The judges and jury in this one will make short work of OpenAI and Microsoft. OpenAI and Microsoft need to pay for the lost revenue that the NYTimes is currently experiencing--that's obvious.
The more significant issue here is the Google v. Publisher rematch.
The New York Times will take an open-source language model, train it on their data, and create a ChapGPT competitor--that much is clear.
What if the NYTimes is successful with that model and they start buying more sites like Wirecutter and The Athletic?
OpenAI and the New York Times are direct competitors; you can’t steal a direct competitors IP.
It’s that simple.
Man, maybe I need to jaytrade ’some NYTimes stock.
These cats at the NYTimes aren't as dumb as they used to be.
The only question is, are they now tigers?
Would they have the audacity to compete with OpenAI?

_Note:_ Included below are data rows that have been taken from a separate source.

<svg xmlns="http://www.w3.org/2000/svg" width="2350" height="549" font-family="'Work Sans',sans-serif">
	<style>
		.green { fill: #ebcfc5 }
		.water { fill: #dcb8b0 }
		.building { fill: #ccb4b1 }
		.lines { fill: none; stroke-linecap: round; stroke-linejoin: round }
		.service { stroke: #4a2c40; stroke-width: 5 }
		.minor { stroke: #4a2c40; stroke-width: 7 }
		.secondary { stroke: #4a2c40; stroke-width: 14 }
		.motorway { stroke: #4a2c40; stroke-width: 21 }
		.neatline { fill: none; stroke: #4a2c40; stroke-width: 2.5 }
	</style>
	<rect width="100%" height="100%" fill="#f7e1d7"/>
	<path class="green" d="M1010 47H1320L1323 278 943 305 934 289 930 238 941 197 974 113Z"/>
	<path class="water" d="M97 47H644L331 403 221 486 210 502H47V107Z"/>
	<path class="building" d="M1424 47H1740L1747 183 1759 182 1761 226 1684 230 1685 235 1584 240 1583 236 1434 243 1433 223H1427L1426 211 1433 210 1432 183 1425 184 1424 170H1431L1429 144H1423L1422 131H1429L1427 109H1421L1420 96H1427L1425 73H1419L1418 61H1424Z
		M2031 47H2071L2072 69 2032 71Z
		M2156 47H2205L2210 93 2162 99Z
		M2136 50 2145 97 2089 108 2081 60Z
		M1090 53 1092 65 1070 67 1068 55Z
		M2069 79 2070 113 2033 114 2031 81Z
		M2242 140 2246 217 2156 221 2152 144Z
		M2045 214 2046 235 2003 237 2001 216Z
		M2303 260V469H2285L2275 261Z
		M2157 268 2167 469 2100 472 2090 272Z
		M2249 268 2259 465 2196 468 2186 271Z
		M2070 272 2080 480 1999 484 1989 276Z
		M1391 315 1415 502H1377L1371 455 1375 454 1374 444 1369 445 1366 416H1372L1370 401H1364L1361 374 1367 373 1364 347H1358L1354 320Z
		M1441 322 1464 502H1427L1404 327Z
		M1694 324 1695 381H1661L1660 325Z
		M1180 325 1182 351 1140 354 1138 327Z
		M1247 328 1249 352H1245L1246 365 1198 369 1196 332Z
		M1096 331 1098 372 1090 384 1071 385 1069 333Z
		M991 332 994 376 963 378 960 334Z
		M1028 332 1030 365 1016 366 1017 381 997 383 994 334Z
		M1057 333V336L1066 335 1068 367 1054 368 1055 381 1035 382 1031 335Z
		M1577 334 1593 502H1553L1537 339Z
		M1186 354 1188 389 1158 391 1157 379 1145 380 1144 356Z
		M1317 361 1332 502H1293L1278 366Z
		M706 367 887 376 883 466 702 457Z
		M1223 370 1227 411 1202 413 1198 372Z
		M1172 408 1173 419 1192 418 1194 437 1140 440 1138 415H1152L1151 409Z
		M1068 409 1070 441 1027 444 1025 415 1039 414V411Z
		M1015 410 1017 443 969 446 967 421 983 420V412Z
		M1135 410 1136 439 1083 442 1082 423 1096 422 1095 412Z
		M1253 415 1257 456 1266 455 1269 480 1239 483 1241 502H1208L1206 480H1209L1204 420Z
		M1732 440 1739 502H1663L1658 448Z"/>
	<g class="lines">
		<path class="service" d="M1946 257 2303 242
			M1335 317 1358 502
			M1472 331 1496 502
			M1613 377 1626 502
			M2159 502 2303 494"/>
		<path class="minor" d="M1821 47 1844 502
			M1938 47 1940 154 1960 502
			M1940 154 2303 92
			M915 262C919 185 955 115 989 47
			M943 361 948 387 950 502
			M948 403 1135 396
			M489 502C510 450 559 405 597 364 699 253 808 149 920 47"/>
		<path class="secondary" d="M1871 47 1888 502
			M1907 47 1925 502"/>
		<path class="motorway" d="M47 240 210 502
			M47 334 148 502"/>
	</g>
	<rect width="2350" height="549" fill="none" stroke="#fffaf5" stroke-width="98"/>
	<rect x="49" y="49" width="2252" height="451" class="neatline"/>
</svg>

If I were running the New York Times, I would announce a ChatGPT competitor today and raise ten billion dollars… from Google or Apple.
best, JCal
PS - forgive any typos. I decided to let these blog posts fly without an editor.
Absolutely on point and highly likely the way things will wind up. This went miles beyond “fair use.”
Great writing!!! Very energetic and engaging, as well as, smart & neat!!! :)
That said, the "training" context is not the same as "direct fetching" one. It's much easier to justify that one trains based on some framework that then generates new content.